Vivienne Wong is from the Australian Ballet?
Amazing. She was great to work with.
How did you get on to her?
I’ve just been a fan of hers. I’ve watched her dance a few times. She’s been receiving all these awards, she’s just a bit of a star. I just wanted to work with her because she has such great form, technically she’s just astounding as a dancer. What I was after was asking her to do something very different to what she would normally be involved in which is a whole choreographed dance piece. I was just interested in one or two pirouettes. So when she came to the studio she already heard this idea that I had and she just performed these different versions of spins so she would be part of this community of spinning bodies.
Have you seen her dance with the Australian Ballet?
Yeah, it was great. She’s quite a star at the moment. It was great to see her dance for this project as well, because some of the forms of movement aren’t normally associated with an idea like grace, for example. Like capoeira is really quite graceful in its own way, but classical ballet has a particular kind of movement that people associate with balance and grace and whatever and it was quite strange to see it from a bird’s eye view, because it was kind of a leveling strategy where all of these spinning forms are shot from this unusual angle.
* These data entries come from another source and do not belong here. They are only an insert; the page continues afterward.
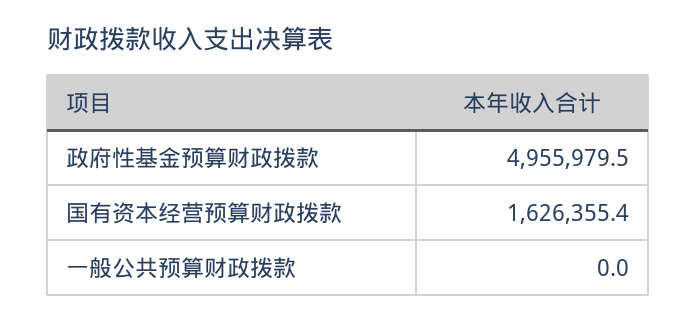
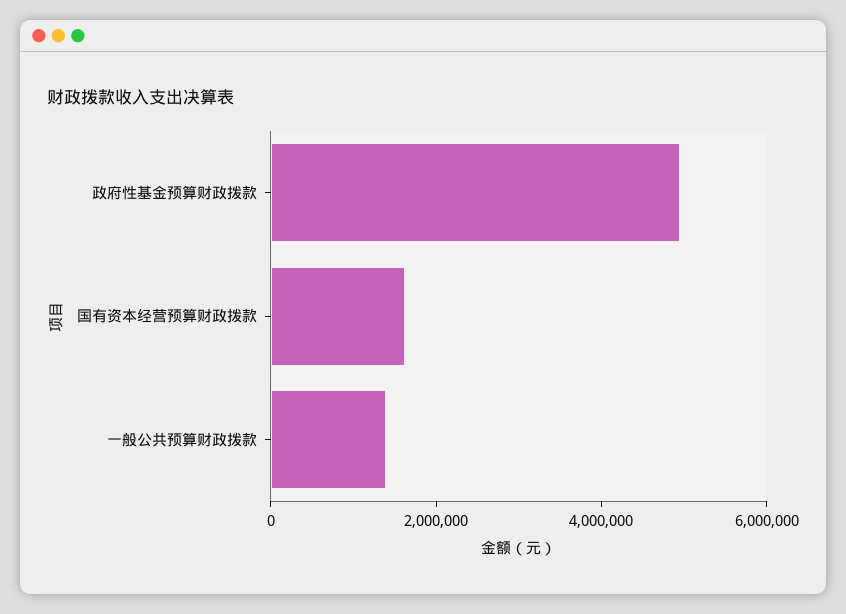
  {
    "政府性基金预算财政拨款": 4955979.5,
    "国有资本经营预算财政拨款": 1626355.4,
-   "一般公共预算财政拨款": 0
+   "一般公共预算财政拨款": 1500000
  }

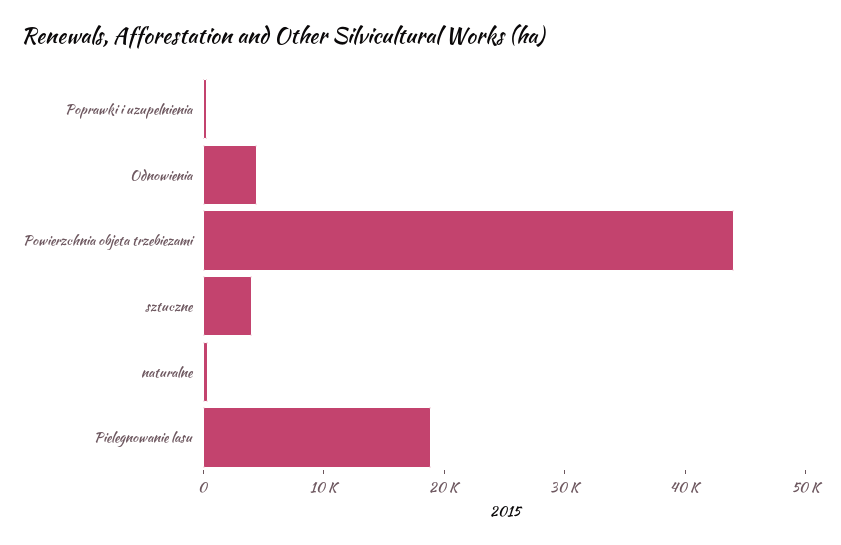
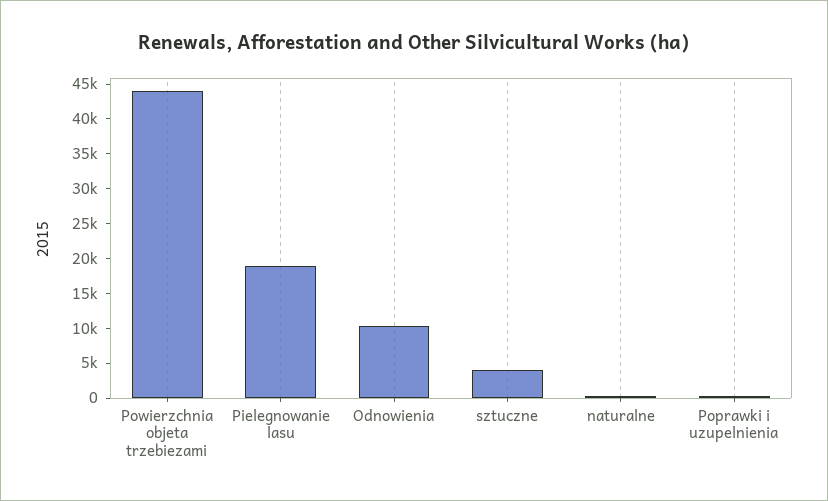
  {
    "Poprawki i uzupelnienia": 0,
-   "Odnowienia": 4000,
+   "Odnowienia": 10000,
    "Powierzchnia objeta trzebiezami": 44000,
    "sztuczne": 4000,
    "naturalne": 0,
    "Pielegnowanie lasu": 18000
  }

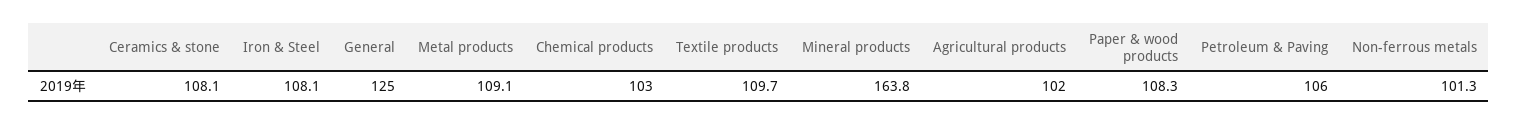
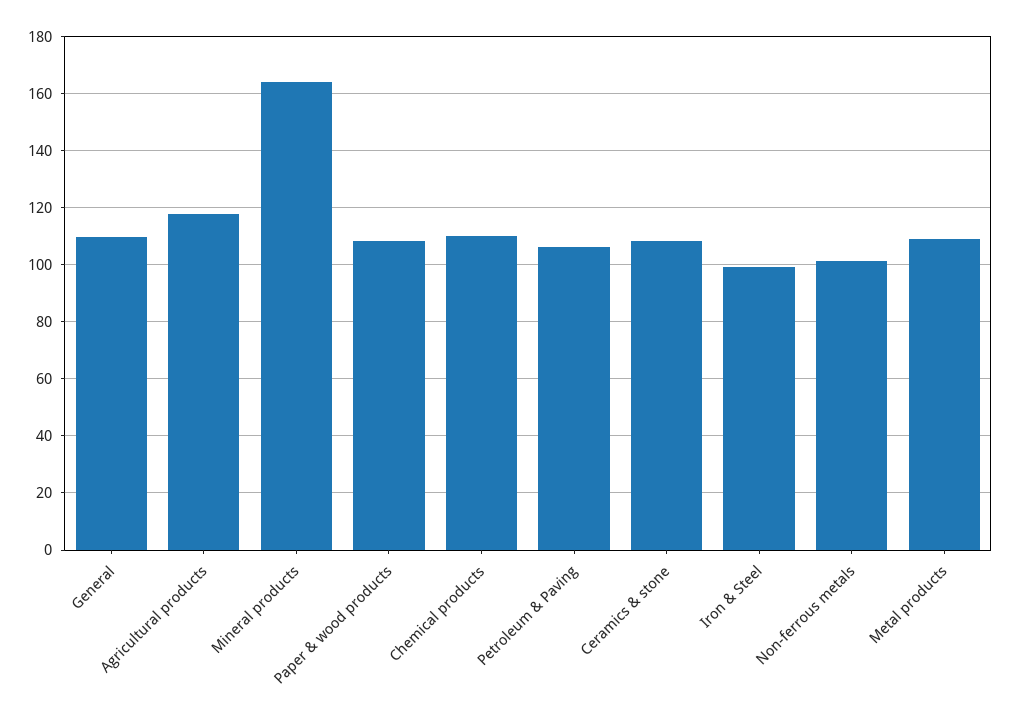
  {
    "Ceramics & stone": 108.1,
-   "Iron & Steel": 108.1,
+   "Iron & Steel": 100,
-   "General": 125,
+   "General": 110,
    "Metal products": 109.1,
-   "Chemical products": 103,
+   "Chemical products": 110,
-   "Textile products": 109.7,
    "Mineral products": 163.8,
-   "Agricultural products": 102,
+   "Agricultural products": 117.5,
    "Paper & wood products": 108.3,
    "Petroleum & Paving": 106,
    "Non-ferrous metals": 101.3
  }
Were you a performer in it?
Yeah, I did have a spin on a skateboard.
You were one of the ones on the helicopter as well?
Yeah, that was a lot of fun.
Scary?
Yeah, I mean we were kind of fairly high up but it was such a wild experience physically because we didn’t want to shoot it on a calm day, it made sense to shoot it with like a bit of a wind and that was kind of nice. You can’t really see it in the video but there was this kind of a little bit more drama involved in shooting the work with the helicopters without doors on with this wind, so it was quite an experience to be up there and battling the elements.
Is the ACMI work all done?
Oh, I always tend to keep working on it right up until the last minute. Even though the work doesn’t involve huge amounts of editing, it’s always a labour intensive process because I never leave it, I always readjust it and change it and grade it. That side of the process I really love; after the image has been captured, this slight manipulation of the work. I love that. It’s quite nice seeing these Australian landscapes on my computer screens in London. It’s not so much a homesick experience, but it’s quite nice to still be connected.